LP to Buy Canfor’s share in OSB joint venture
Louisiana-Pacific Corp. has entered into an agreement with Canfor Corp. to acquire Canfor’s 50% share in the Peace Valley Oriented Strand Board (OSB) joint venture in Fort St. John, British Columbia. By completing this acquisition, LP will become the sole owner of the Peace Valley OSB mill.
“The Peace Valley mill has been a safe, productive and important part of our OSB strategy for the past seven years,” LP CEO Curt Stevens said. “The mill will continue to play an important role in LP as the housing market rebounds.”
The purchase price is estimated at C$75 million, including working capital. In addition, Canfor may receive additional annual consideration over a three-year period based on Peace Valley OSB’s annual EBITDA.

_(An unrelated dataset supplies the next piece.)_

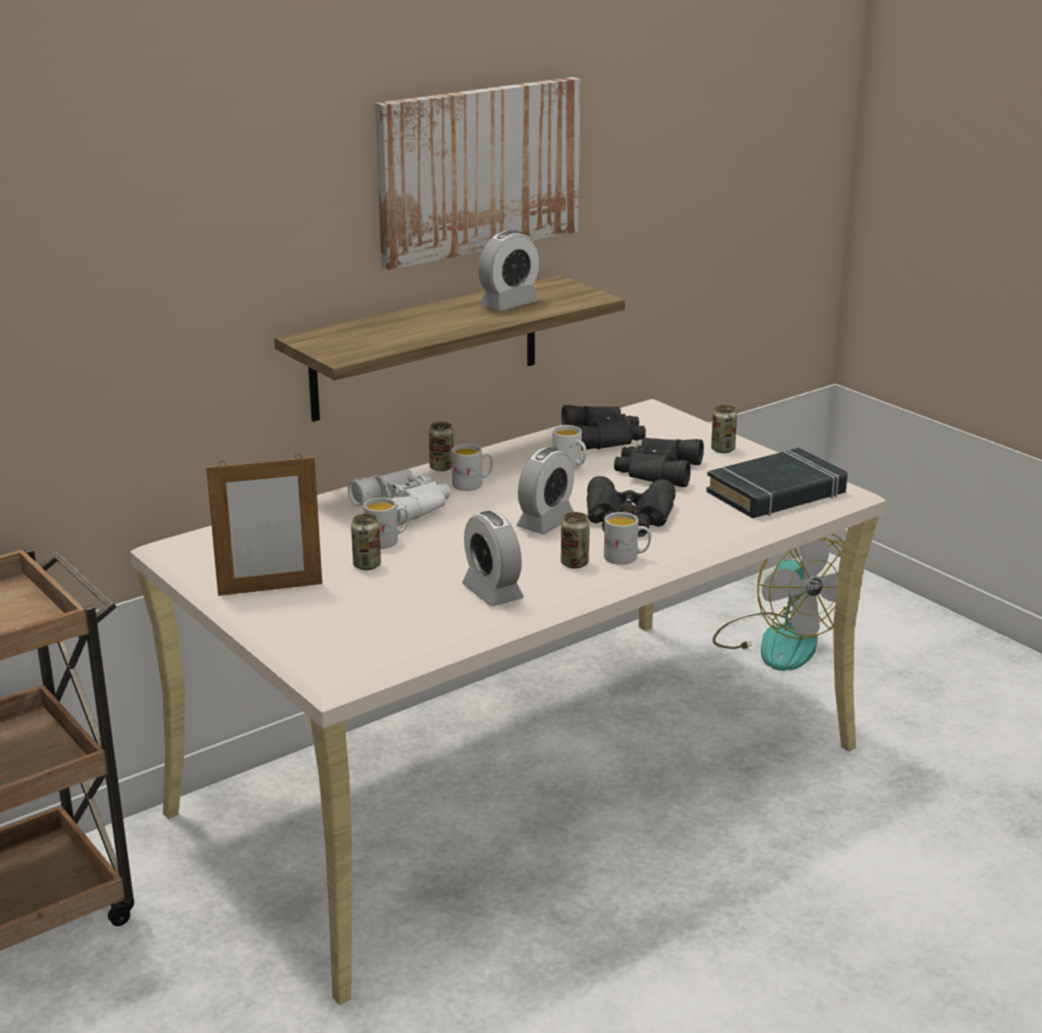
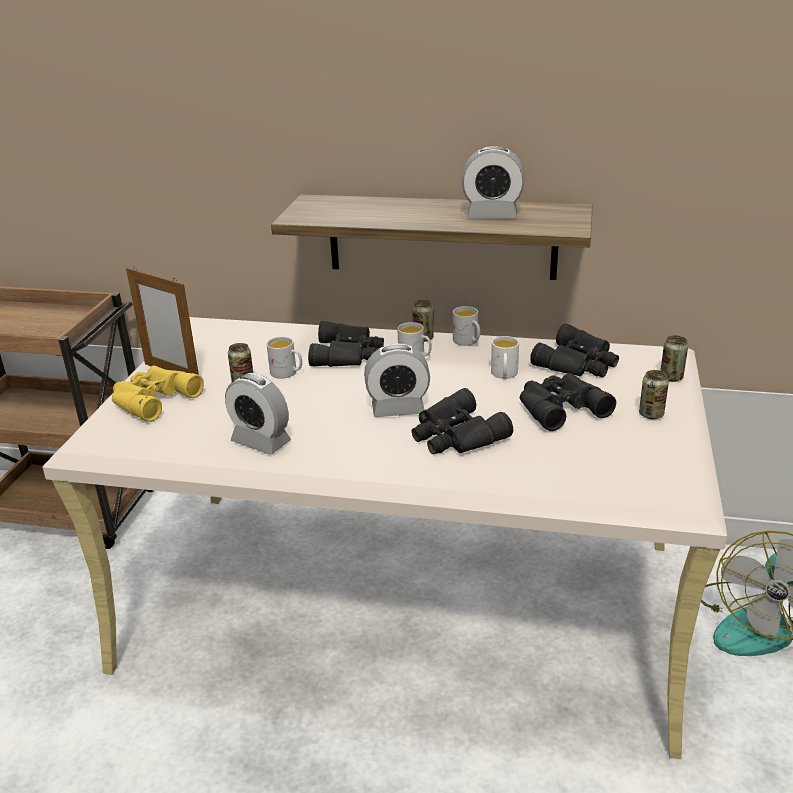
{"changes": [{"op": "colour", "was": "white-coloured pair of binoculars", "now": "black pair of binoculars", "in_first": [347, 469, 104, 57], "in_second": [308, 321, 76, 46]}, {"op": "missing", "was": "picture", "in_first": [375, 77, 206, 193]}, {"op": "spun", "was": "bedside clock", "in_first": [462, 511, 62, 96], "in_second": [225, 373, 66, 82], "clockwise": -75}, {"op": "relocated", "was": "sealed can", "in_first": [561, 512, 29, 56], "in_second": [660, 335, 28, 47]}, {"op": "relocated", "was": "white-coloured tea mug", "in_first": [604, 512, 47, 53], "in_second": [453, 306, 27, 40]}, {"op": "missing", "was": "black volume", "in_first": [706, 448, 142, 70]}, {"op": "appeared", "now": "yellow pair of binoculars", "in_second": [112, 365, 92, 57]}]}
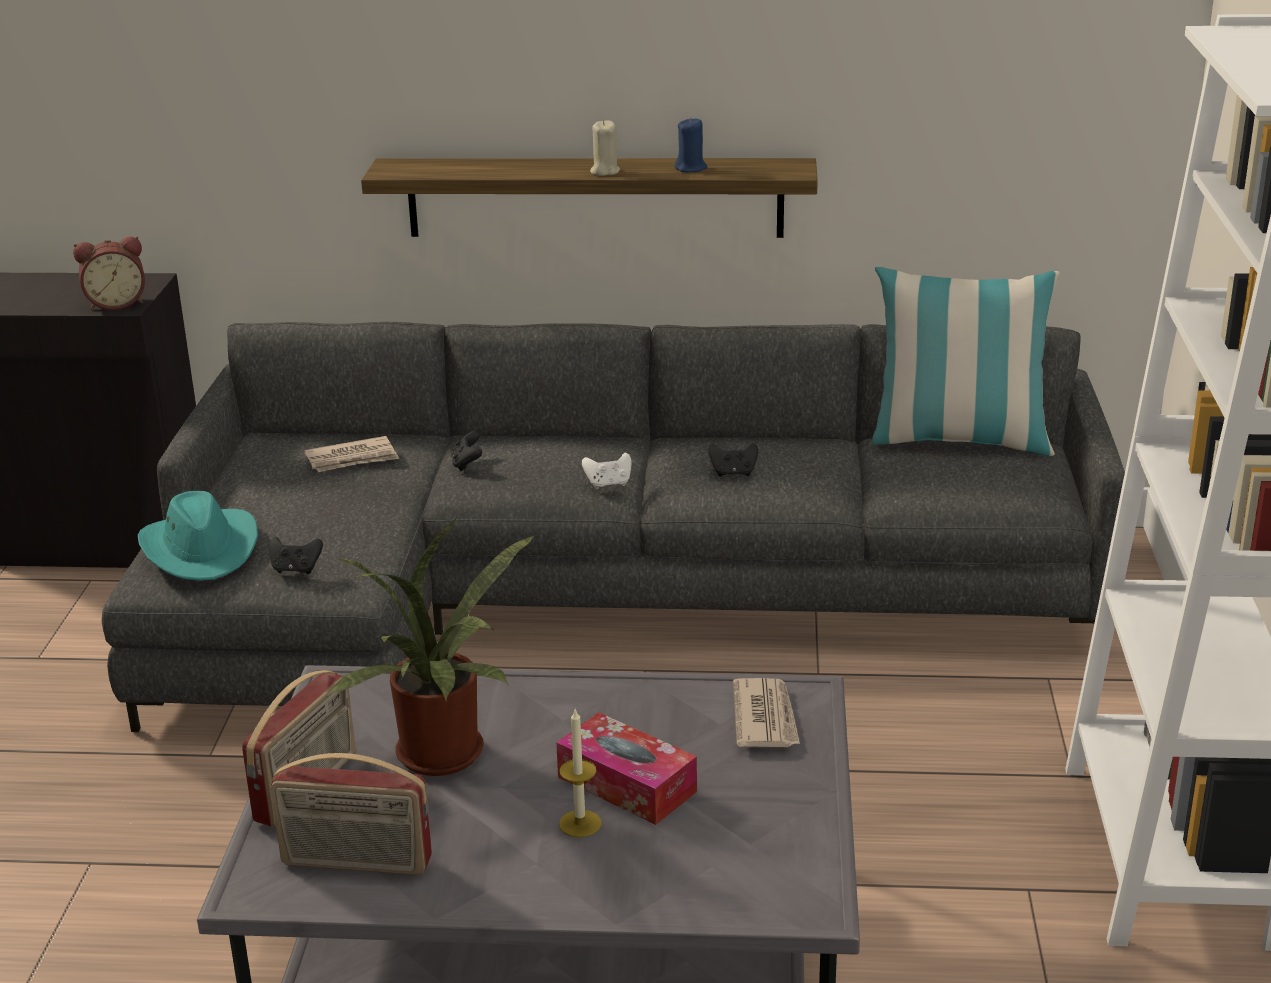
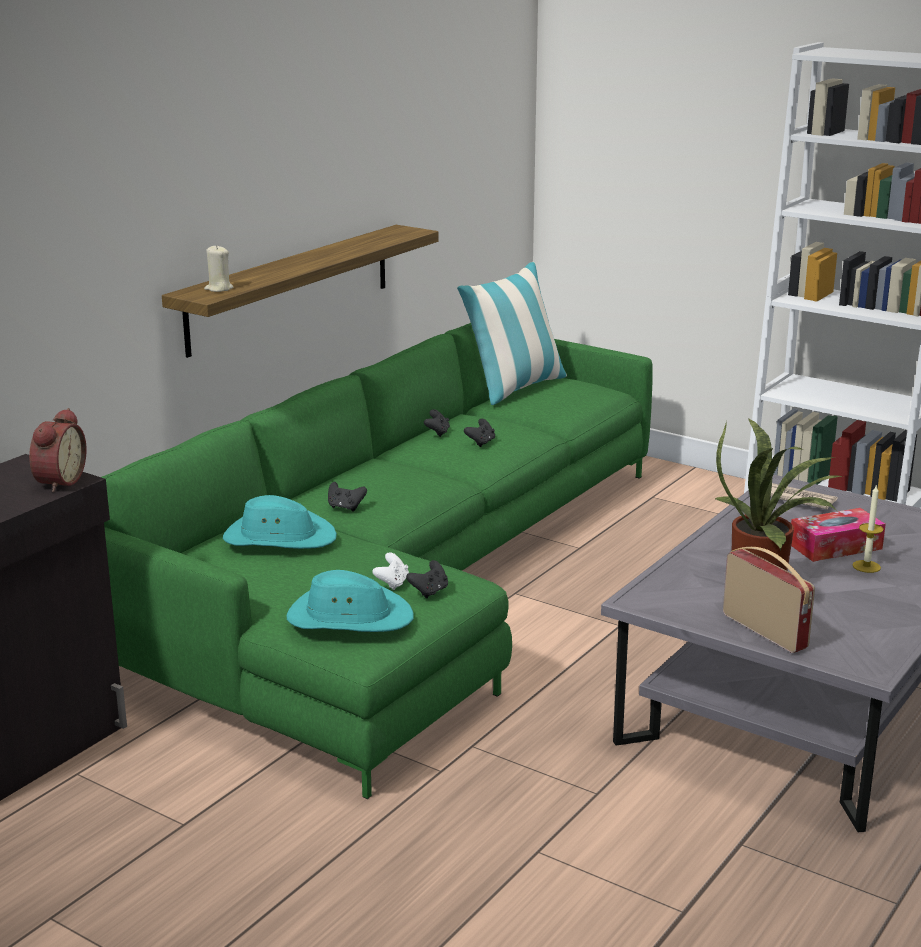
{"changes": [{"op": "colour", "was": "grey sofa", "now": "greenish sofa", "in_first": [102, 322, 1023, 410], "in_second": [101, 323, 552, 476]}, {"op": "missing", "was": "radio", "in_first": [271, 753, 161, 122]}, {"op": "exchanged", "was": "newspaper", "now": "turquoise hat", "in_first": [305, 436, 94, 36], "in_second": [223, 495, 114, 54]}, {"op": "relocated", "was": "white-coloured gamepad", "in_first": [582, 453, 49, 36], "in_second": [372, 552, 37, 38]}, {"op": "relocated", "was": "beige wax light", "in_first": [590, 120, 30, 56], "in_second": [204, 245, 29, 47]}, {"op": "missing", "was": "blue-coloured wax light", "in_first": [675, 117, 32, 55]}, {"op": "appeared", "now": "black gamepad", "in_second": [424, 409, 26, 28]}]}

LP and Canfor currently jointly run the mill, with LP providing operational support while Canfor provides labor, fiber resource management and administrative services. LP already sells 100% of the product made there under the LP brand, so customers will see no change in product quality or service.
Once the agreement closes, Canfor will continue to provide fiber resource management and temporarily provide administrative services during the transition.
The completion of this transaction is expected to occur by the end of this year, but is subject to the parties agreeing to final terms and conditions, the completion of due diligence, obtaining necessary regulatory approvals and the execution of definitive agreements.
The Peace Valley mill has an annual production capacity of 820 million sq. ft. of OSB. It currently operates three shifts with plans to add a fourth shift in the first quarter of 2013 depending on market conditions.